◆ TO DO
Copy every line from the records below that holds the word "swexpertacademy".

◆ TASK INPUT
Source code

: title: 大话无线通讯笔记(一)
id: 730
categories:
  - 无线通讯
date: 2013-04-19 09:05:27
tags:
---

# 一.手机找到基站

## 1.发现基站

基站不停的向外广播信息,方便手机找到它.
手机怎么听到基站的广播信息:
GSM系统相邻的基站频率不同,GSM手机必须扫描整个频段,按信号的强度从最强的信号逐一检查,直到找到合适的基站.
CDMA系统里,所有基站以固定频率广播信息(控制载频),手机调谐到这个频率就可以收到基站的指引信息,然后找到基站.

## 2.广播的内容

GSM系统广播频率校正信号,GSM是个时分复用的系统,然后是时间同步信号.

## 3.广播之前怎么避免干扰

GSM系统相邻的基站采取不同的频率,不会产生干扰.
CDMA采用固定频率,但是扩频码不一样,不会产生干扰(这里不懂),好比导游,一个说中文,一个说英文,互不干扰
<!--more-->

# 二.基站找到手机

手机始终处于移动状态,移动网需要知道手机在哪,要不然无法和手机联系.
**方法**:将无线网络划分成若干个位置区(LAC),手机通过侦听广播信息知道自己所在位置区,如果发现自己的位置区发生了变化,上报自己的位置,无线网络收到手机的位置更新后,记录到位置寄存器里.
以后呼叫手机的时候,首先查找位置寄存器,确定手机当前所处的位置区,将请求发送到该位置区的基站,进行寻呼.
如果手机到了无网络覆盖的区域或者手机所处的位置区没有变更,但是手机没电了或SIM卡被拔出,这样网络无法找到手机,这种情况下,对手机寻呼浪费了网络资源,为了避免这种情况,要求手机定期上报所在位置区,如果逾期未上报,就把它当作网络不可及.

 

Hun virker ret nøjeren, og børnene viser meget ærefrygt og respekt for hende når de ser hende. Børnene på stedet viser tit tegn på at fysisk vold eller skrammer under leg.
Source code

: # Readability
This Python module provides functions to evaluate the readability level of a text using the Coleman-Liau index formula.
==
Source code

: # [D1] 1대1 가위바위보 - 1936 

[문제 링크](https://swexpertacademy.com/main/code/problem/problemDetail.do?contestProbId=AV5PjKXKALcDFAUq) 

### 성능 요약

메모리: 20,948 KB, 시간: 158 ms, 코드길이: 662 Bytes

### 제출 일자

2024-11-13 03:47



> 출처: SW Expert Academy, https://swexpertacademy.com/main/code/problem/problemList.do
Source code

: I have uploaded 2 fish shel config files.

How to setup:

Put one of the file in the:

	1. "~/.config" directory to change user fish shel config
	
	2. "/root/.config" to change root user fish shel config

◆ SOLUTION TO THIS EXERCISE
[문제 링크](https://swexpertacademy.com/main/code/problem/problemDetail.do?contestProbId=AV5PjKXKALcDFAUq) 
> 출처: SW Expert Academy, https://swexpertacademy.com/main/code/problem/problemList.do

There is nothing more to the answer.